Les combats pour Königsberg ne représentent finalement qu’une part assez infime de l’article dont l’objet est davantage la description générale des combats pour la conquête de la Prusse orientale. Alors que le Troisième Reich s’effondre sous les coups de boutoir alliés, les combats s’éternisent autour de poches appuyées sur la Baltique et soutenues par la Kriegsmarine. Les opérations se fragmentent entre Heiligenbeil et Königsberg. Pillau succombe quelques jours seulement avant la capitulation allemande tandis quelques dizaines de milliers d’hommes se retranchent sur la Frisches Nehrung jusqu’à la fin de la guerre.
Un sujet qui peut être encore approfondi
Une approche essentiellement opérationnelle
La conquête de la Prusse orientale et la capacité de résistance allemande interpellent. En effet, deux armées pourtant totalement isolées et coupées de leurs bases industrielles et logistiques conservent une capacité de combat plusieurs semaines durant alors même que l’intensité des opérations est particulièrement élevée. La capacité de manœuvre et de contrôle de l’armée allemande en dépit des circonstances impressionnent.
Au-delà du récit opérationnels, le drame des civils et l’attitude de l’Armée rouge méritent également de plus amples développements. Dans toutes les guerres, ces questions demeurent loin d’être accessoires et peuvent peser directement ou indirectement sur la bataille et la gestion de l’après.
Iconographie et infographie
Alors que le récit se veut très opérationnel et que la géographie tient une part importante dans la compréhension des enjeux et des combats, la seule carte proposée est celle de la chute de Königsberg qui finalement ne représente qu’une petite partie du texte. Insuffisant pour permettre la compréhension géographique, pourtant indispensable, du sujet.
En plus des habituels profils couleurs, des vues 3D d’un Befehlspanzer V Ausf. G et d’un ISU-122 sont proposées. Malheureusement pour ce dernier, les trois représentations le montrent sur son côté gauche et sont donc assez similaires. Des vues intérieures ou en écorché auraient été plus intéressantes.
Ordre de bataille
Comme souvent, l’ordre de bataille se contente de lister, dans le texte, les armées et quelques grandes unités, mais sans véritablement entrer dans le détail qualitatif ni les unités de soutien attachées aux grands commandements.
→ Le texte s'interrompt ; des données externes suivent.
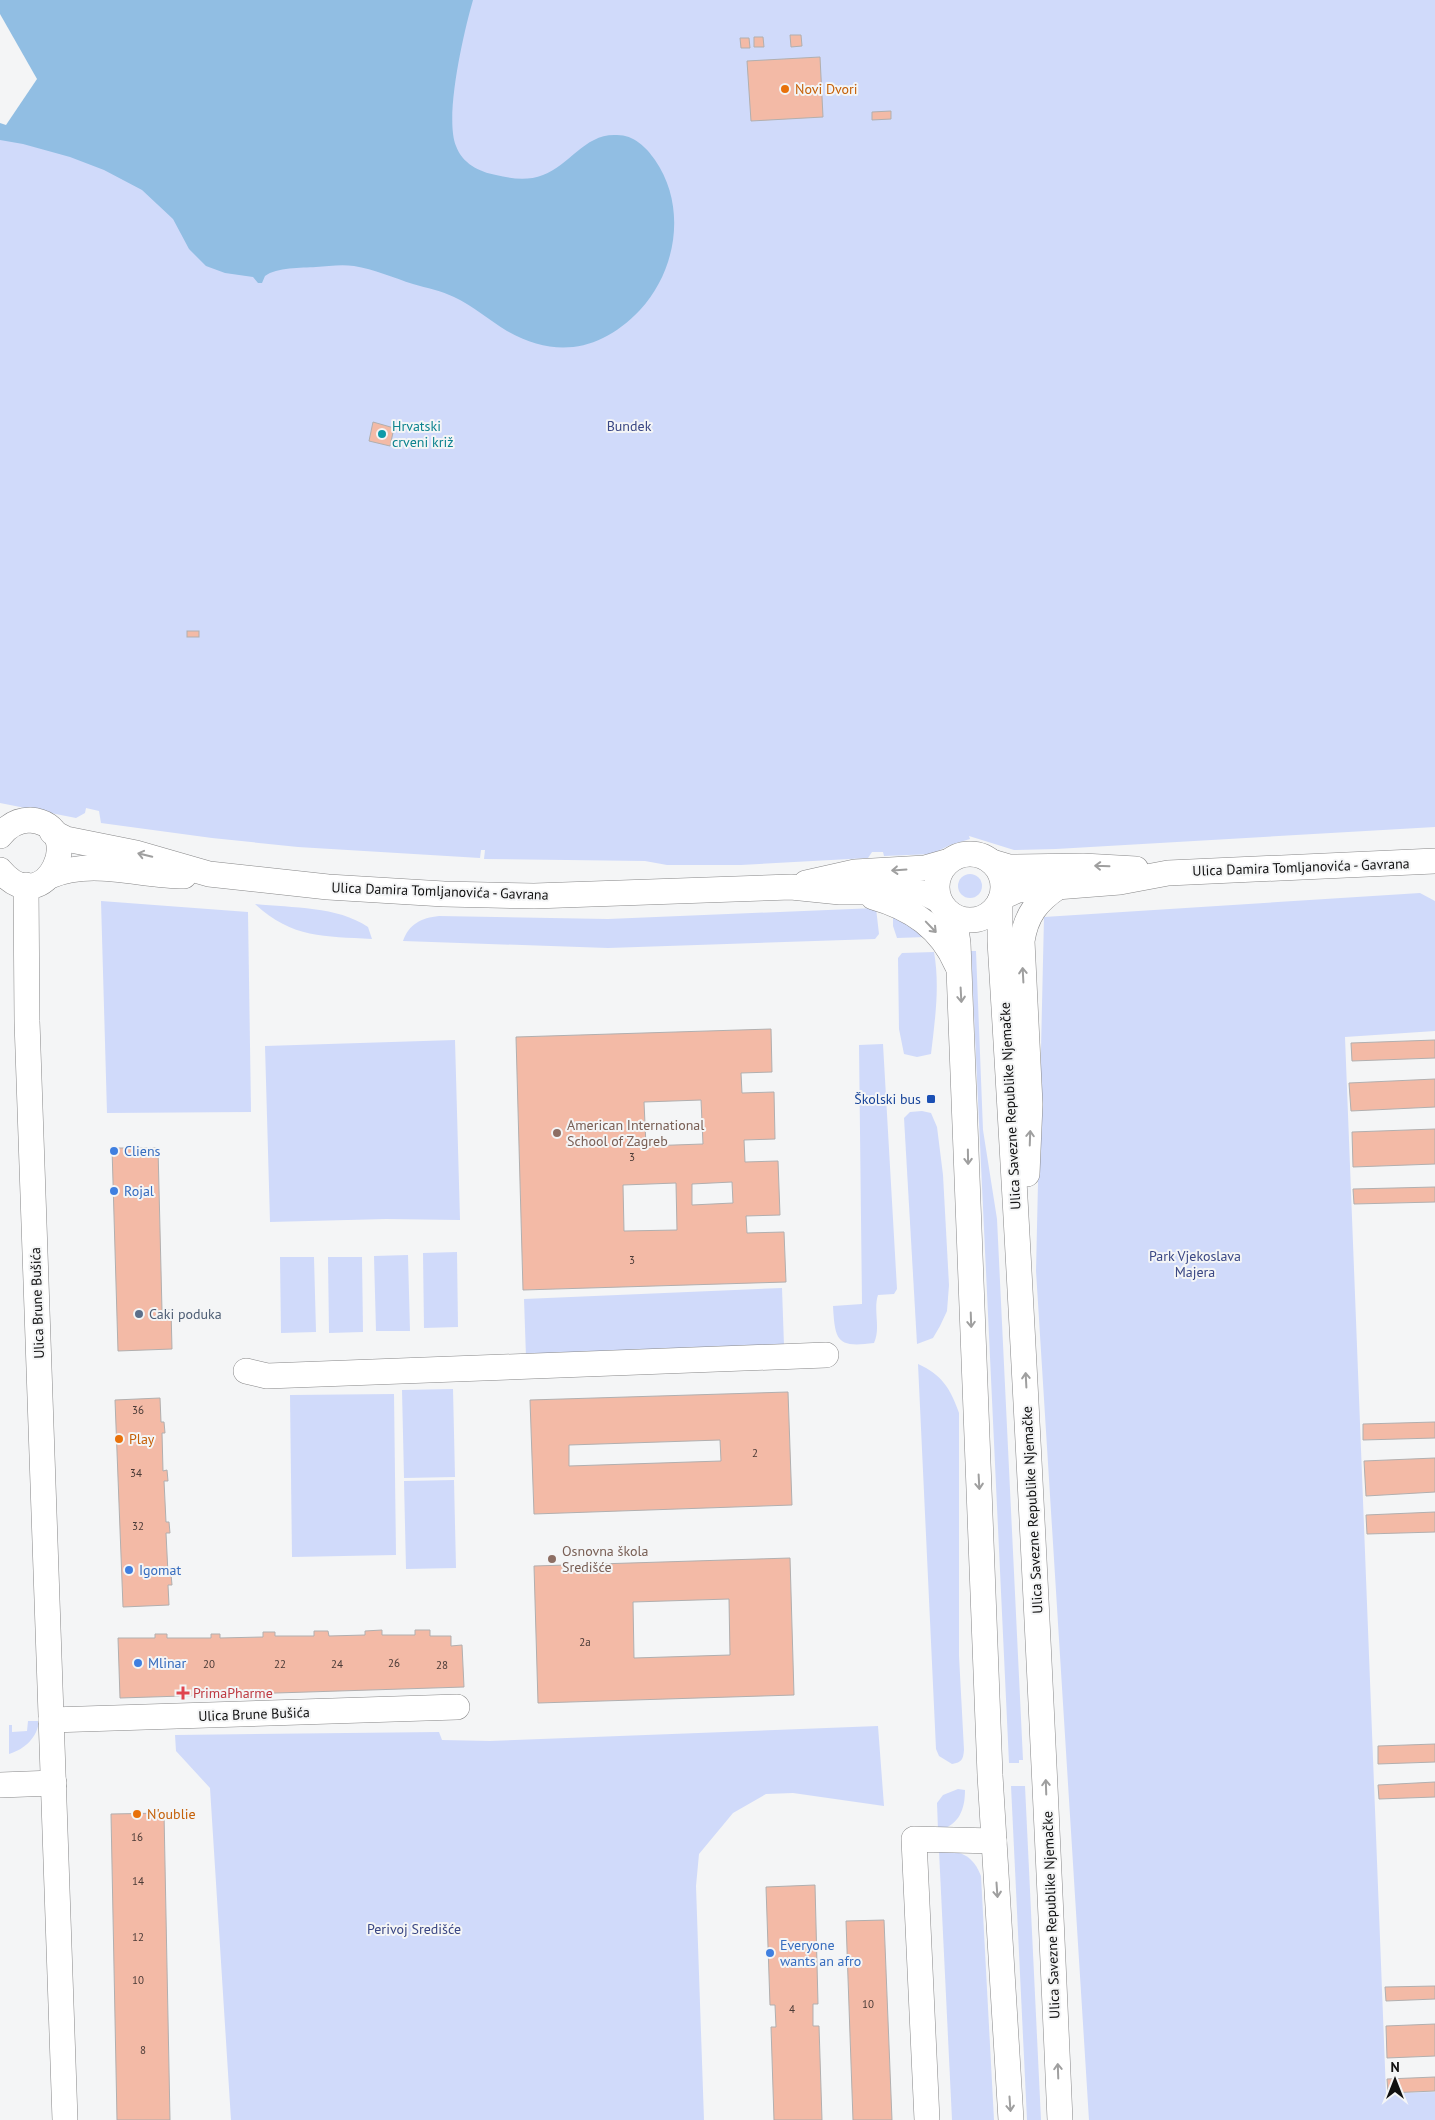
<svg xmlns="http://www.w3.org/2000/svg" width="1435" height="2120" font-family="'PT Sans',sans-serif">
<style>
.green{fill:#d0dafa}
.water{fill:#91bee3}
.pier{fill:#f4f5f6}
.building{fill:#f3baa6;stroke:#b1afaf;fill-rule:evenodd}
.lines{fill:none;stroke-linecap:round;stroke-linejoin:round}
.minor-casing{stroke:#878788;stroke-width:26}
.minor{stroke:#fff;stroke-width:25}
.oneway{stroke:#9f9f9f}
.food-dot{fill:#e8710a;stroke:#f4f5f6;stroke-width:2}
.culture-dot{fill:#0f9aa8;stroke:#f4f5f6;stroke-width:2}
.transit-dot{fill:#1a4fb4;stroke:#f4f5f6;stroke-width:2}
.education-dot{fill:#8d6e63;stroke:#f4f5f6;stroke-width:2}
.shop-dot{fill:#3f7fe0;stroke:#f4f5f6;stroke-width:2}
.service-dot{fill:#5c6f8a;stroke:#f4f5f6;stroke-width:2}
.health-dot{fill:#e0444e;stroke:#f4f5f6;stroke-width:2}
.labels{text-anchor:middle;stroke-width:4;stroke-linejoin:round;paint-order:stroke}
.number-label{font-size:11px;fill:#493a36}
.food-label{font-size:14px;fill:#c56008;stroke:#f4f5f6;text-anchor:start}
.culture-label{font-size:14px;fill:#0d838f;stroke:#f4f5f6;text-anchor:start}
.park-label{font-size:14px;fill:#3a4784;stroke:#f4f5f6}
.street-label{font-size:14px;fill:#101010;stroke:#f4f5f6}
.transit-label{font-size:14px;fill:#164399;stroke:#f4f5f6;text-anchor:end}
.education-label{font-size:14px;fill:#785e54;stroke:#f4f5f6;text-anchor:start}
.shop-label{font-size:14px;fill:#366cbe;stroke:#f4f5f6;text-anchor:start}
.service-label{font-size:14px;fill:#4e5e75;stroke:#f4f5f6;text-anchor:start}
.health-label{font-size:14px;fill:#be3a42;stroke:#f4f5f6;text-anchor:start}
</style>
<rect width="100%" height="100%" fill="#f4f5f6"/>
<g class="green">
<polygon points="0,0 1435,0 1435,827 1056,849 1014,850 969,836 970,839 950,845 932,854 884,856 883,852 872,852 868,858 741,865 667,865 645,861 484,859 485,850 481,850 480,858 298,847 212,838 101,823 99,811 86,808 85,813 76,818 0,803"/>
<circle cx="970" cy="886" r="12"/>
<polygon points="1420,893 1435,901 1435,1031 1345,1037 1386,2093 1435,2092 1435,2120 1089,2120 1036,1271 1044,917"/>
<polygon points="101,901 248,912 251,1112 107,1113"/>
<path d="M 255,904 C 293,908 337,906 368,927 L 372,939 C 324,936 293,939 255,904 Z"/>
<path d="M 876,908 L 879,934 L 875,939 L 608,948 L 403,941 C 409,924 421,918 439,916 L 608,919 Z"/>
<polygon points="893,913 926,937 897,938 893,926"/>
<polygon points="971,951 976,951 983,1130 997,1219 1023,1760 1019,1760 1019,1763 1009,1763"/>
<path d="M 934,952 C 940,986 935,1020 931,1054 L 917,1057 L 904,1054 L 899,1029 L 898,958 L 902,953 Z"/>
<polygon points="455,1040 460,1220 386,1219 270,1222 265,1046"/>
<path d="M 883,1044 L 897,1289 L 894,1294 L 878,1295 C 873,1310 881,1328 874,1343 C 837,1348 835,1341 833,1306 L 862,1304 L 859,1045 Z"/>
<polygon points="922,1111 931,1113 937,1127 943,1175 949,1285 947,1311 940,1326 933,1338 917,1344 904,1118 910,1112"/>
<polygon points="457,1252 458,1327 424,1328 423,1253"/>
<polygon points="408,1255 410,1331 376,1331 374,1256"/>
<polygon points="280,1257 314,1257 316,1332 281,1333"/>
<polygon points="328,1257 362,1257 363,1332 329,1333"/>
<polygon points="782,1288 784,1346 526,1357 524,1299"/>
<path d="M 918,1364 C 941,1374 951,1389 959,1413 L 959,1656 L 964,1750 C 963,1760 962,1762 952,1764 L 939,1756 L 936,1749 Z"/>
<polygon points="453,1389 455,1477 404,1478 402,1390"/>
<polygon points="394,1394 396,1555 292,1557 290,1395"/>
<polygon points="454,1480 456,1568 406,1569 404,1481"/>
<path d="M 28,1721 L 39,1721 C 37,1738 25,1749 9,1754 L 9,1725 L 12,1725 L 12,1732 L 27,1731 Z"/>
<polygon points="878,1726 884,1806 793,1793 766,1794 733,1813 699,1854 696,1886 704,2120 231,2120 210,1788 176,1751 175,1735 439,1732 442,1740 490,1741"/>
<polygon points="1011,1786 1025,1786 1041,2120 1027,2120"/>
<path d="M 958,1789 L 965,1790 C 965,1809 959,1826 938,1830 L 937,1803 L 943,1795 Z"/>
<path d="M 939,1851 C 960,1850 973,1855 981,1876 L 994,2120 L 952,2120 Z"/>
</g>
<path class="water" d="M 0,0 L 473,0 C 464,31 444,117 456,146 C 462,163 479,172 496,175 C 512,179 528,181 543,175 C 570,165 585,133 617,135 C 634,135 646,147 655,160 C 687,206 677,270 640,310 C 601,351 556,359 507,331 C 489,320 473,306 454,297 C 442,291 427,288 413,284 C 394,278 374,269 354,266 C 342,264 328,266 316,267 C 301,268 277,267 265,276 L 262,283 L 258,283 L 253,277 L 225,273 L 206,266 L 189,249 L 173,219 L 142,190 L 104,170 L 70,157 L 23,144 L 0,140 Z"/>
<polygon class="pier" points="0,14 37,79 6,125 0,123"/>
<g class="building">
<polygon points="790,35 801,35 802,46 791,47"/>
<polygon points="754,37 763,37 764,47 754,47"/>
<polygon points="740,38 749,38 750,48 741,48"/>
<polygon points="820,57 823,117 751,121 747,61"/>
<polygon points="891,111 891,119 872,120 872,112"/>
<polygon points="373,422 394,428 390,446 369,441"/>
<rect x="187" y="631" width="12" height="6"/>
<path d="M 771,1029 L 772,1072 L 741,1073 L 742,1093 L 774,1092 L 775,1139 L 744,1140 L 745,1162 L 778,1161 L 780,1215 L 746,1216 L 747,1233 L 784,1232 L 786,1282 L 523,1290 L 516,1037 ZM 701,1100 L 703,1144 L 646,1146 L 644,1102 ZM 732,1182 L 733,1203 L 692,1205 L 692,1184 ZM 676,1183 L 677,1230 L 624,1231 L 623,1185 Z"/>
<polygon points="1435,1040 1435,1058 1352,1061 1351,1043"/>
<polygon points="1435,1079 1435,1107 1351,1111 1349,1083"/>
<polygon points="1435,1129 1435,1164 1353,1167 1352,1132"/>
<polygon points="112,1148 158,1148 162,1311 171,1310 172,1349 118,1351"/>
<polygon points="1435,1187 1435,1202 1354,1204 1353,1189"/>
<path d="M 788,1392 L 792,1505 L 534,1514 L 530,1400 ZM 720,1440 L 721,1461 L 569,1466 L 569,1445 Z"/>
<polygon points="160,1398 161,1422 164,1422 165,1433 162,1433 163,1471 167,1470 168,1481 164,1481 166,1522 169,1522 170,1533 166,1533 168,1574 171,1574 172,1585 168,1585 169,1605 123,1607 115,1400"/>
<polygon points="1435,1422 1435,1438 1363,1440 1363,1424"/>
<polygon points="1435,1458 1435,1492 1366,1496 1364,1461"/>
<polygon points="1435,1512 1435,1532 1367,1534 1366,1515"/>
<path d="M 790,1558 L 794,1695 L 538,1703 L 534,1566 ZM 729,1599 L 730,1655 L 634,1658 L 633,1602 Z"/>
<polygon points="382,1630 382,1635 415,1635 415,1630 430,1630 430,1636 451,1636 451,1646 462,1645 464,1687 120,1698 118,1638 155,1638 155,1634 167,1634 167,1638 211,1638 211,1634 220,1634 220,1638 263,1637 263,1632 275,1632 275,1636 314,1636 314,1631 328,1631 329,1636 365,1635 365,1631"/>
<polygon points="1435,1744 1435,1762 1378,1764 1378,1746"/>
<polygon points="1435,1782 1435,1797 1379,1799 1378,1785"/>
<polygon points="164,1813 170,2120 117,2120 111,1814"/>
<polygon points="815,1885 818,2004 813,2004 813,2026 819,2026 822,2120 774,2120 771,2027 776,2027 775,2005 770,2005 766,1887"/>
<polygon points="884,1920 892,2120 853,2120 846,1921"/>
<polygon points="1435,1986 1435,1999 1386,2001 1385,1987"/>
<polygon points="1435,2024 1435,2056 1387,2058 1386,2026"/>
<polygon points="1435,2077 1435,2091 1388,2093 1387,2079"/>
</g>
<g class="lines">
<g class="minor-casing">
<g id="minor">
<polyline points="52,832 66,839 136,853 209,874 328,887 444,894 534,896 791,887 840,892 916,892 927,894 939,900"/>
<path d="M 0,836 C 7,827 17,820 30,820 C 90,824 46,925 0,870"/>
<circle cx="970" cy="887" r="33"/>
<polyline points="992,862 1009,867 1083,866 1136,869"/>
<path d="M 50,876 C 92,858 140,876 184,876"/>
<polyline points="806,883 855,872 925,868 946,862"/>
<polyline points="26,885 27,1021 65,2120"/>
<path d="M 873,897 C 912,908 941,928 957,965"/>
<polyline points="1002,897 1018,890 1120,882 1168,873 1435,861"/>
<path d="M 1000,901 L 1000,941 C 1024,1334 1043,1727 1060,2120"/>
<polyline points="949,913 955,923 958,943 990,1775 1011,2120"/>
<path d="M 1027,1174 L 1030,1104 L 1022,941 C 1026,915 1037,901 1058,887"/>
<polyline points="246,1371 267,1376 826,1355"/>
<polyline points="51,1720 457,1707"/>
<polyline points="0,1785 54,1783"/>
<polyline points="927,2120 914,1839 994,1841"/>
</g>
</g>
<use href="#minor" class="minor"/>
</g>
<defs><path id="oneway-shaft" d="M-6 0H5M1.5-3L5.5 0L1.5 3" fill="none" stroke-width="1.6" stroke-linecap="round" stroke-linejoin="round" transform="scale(1.25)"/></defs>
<g class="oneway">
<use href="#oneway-shaft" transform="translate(145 855) rotate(-166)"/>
<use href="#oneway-shaft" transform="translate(1102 866) rotate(-178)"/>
<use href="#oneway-shaft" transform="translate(899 870) rotate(176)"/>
<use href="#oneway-shaft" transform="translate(931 927) rotate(46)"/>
<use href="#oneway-shaft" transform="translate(1023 975) rotate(-93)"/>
<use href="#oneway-shaft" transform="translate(961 995) rotate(87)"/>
<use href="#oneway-shaft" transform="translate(1030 1138) rotate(-88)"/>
<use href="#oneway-shaft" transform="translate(968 1157) rotate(89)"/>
<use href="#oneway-shaft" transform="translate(971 1320) rotate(88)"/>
<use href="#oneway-shaft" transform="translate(1026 1380) rotate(-93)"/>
<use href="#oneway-shaft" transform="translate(979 1482) rotate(87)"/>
<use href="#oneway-shaft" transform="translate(1046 1787) rotate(-92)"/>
<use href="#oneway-shaft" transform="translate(997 1890) rotate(86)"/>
<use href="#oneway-shaft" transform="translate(1058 2071) rotate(-92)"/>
<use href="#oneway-shaft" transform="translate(1010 2104) rotate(86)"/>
</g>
<g class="food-dot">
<circle cx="785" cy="89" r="5"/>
<circle cx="119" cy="1439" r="5"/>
<circle cx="137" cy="1814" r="5"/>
</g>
<circle class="culture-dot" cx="382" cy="434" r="5"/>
<rect class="transit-dot" x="926" y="1094" width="10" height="10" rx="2.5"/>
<g class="education-dot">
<circle cx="557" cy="1133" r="5"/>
<circle cx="552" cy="1559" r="5"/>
</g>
<g class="shop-dot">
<circle cx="114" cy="1151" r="5"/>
<circle cx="114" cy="1191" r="5"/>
<circle cx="129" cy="1570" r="5"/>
<circle cx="138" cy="1663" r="5"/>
<circle cx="770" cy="1953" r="5"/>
</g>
<circle class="service-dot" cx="139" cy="1314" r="5"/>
<path class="health-dot" d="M180.5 1685.5h5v5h5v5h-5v5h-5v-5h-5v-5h5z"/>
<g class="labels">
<g class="number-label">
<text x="632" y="1161">3</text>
<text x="632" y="1264">3</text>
<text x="138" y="1414">36</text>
<text x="755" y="1457">2</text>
<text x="136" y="1477">34</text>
<text x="138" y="1530">32</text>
<text x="585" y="1646">2a</text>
<text x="394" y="1667">26</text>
<text x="209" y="1668">20</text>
<text x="280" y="1668">22</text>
<text x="337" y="1668">24</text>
<text x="442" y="1669">28</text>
<text x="137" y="1841">16</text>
<text x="138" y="1885">14</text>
<text x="138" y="1941">12</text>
<text x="138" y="1984">10</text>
<text x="868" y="2008">10</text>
<text x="792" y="2013">4</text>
<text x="143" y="2054">8</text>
</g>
<g class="food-label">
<text x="795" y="94">Novi Dvori</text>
<text x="129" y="1444">Play</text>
<text x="147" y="1819">N'oublie</text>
</g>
<g class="culture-label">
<text x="392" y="431">Hrvatski<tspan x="392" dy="16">crveni križ</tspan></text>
</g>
<g class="park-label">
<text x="629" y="431">Bundek</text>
<text x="1195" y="1261">Park Vjekoslava<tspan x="1195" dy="16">Majera</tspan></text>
<text x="414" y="1934">Perivoj Središće</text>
</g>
<g class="street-label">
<text transform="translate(1301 867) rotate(-2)" y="5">Ulica Damira Tomljanovića - Gavrana</text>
<text transform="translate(440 891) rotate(2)" y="5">Ulica Damira Tomljanovića - Gavrana</text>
<text transform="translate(1010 1106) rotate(-93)" y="5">Ulica Savezne Republike Njemačke</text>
<text transform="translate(37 1303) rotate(-92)" y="5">Ulica Brune Bušića</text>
<text transform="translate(1032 1510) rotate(-93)" y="5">Ulica Savezne Republike Njemačke</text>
<text transform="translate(254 1714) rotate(-2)" y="5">Ulica Brune Bušića</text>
<text transform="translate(1051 1915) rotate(-92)" y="5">Ulica Savezne Republike Njemačke</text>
</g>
<g class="transit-label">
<text x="921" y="1104">Školski bus</text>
</g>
<g class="education-label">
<text x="567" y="1130">American International<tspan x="567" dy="16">School of Zagreb</tspan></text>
<text x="562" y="1556">Osnovna škola<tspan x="562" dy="16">Središće</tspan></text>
</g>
<g class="shop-label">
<text x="124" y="1156">Cliens</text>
<text x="124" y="1196">Rojal</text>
<text x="139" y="1575">Igomat</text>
<text x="148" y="1668">Mlinar</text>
<text x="780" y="1950">Everyone<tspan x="780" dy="16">wants an afro</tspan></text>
</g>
<g class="service-label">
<text x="149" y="1319">Caki poduka</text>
</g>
<g class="health-label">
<text x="193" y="1698">PrimaPharme</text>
</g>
</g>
<g transform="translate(1395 2080)" stroke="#f4f5f6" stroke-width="4" paint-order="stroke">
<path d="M0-4L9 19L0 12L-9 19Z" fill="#101010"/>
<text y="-8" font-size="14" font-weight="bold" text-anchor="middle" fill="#101010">N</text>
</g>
</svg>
En dépit des apparences, le nombre de divisions et de chars ne permettent pas de valoriser seul l’état des forces qui s’opposent. Il faudrait même y ajouter les stocks de munitions et d’essence.
Conclusion
Laurent TIRONE maîtrise assurément son sujet et son style. Les dix-huit pages de son article brossent un panorama assez complet des combats pour la Prusse orientale de janvier à fin avril 1945 et parvient à en transcrire toute l’intensité. L’idée des trois articles pour un même dossier parait intéressante mais aurait pu être davantage optimisée pour faciliter la fluidité de lecture et la compréhension globales des opérations.
Ainsi, les extraits du livre du Lawrence PATERSON auraient pu être disséminés dans l’article de Laurent TIRONE dans des encarts spécifiques. Cela aurait en outre eu l’avantage de gommer la désagréable impression de payer le même texte plusieurs fois quand le lecteur se procure également le livre.
Il aurait été également possible de parler davantage des fortifications mises en place par les Allemands et surtout les options retenues pour lutter contre les masses blindées soviétiques. De quoi profiter de l’occasion pour rappeler la sortie du livre de Loïc CHARPENTIER sur l’artillerie antichar allemande… Sans parler également des particularités de l’Armée rouge, occasion pourquoi pas de faire le lien avec les deux volumes proposés par Nicolas PONTIC. Il y a donc de quoi mélanger astucieusement promotionnel et optimisation de l’espace éditorial.
L’introduction d’une dimension plus analytique en complément du récit opérationnel permettrait également de tisser plus facilement des liens éditoriaux avec des affrontements similaires comme ceux qui se déroulent lors de la guerre déclenché par la Russie en Ukraine en 2022.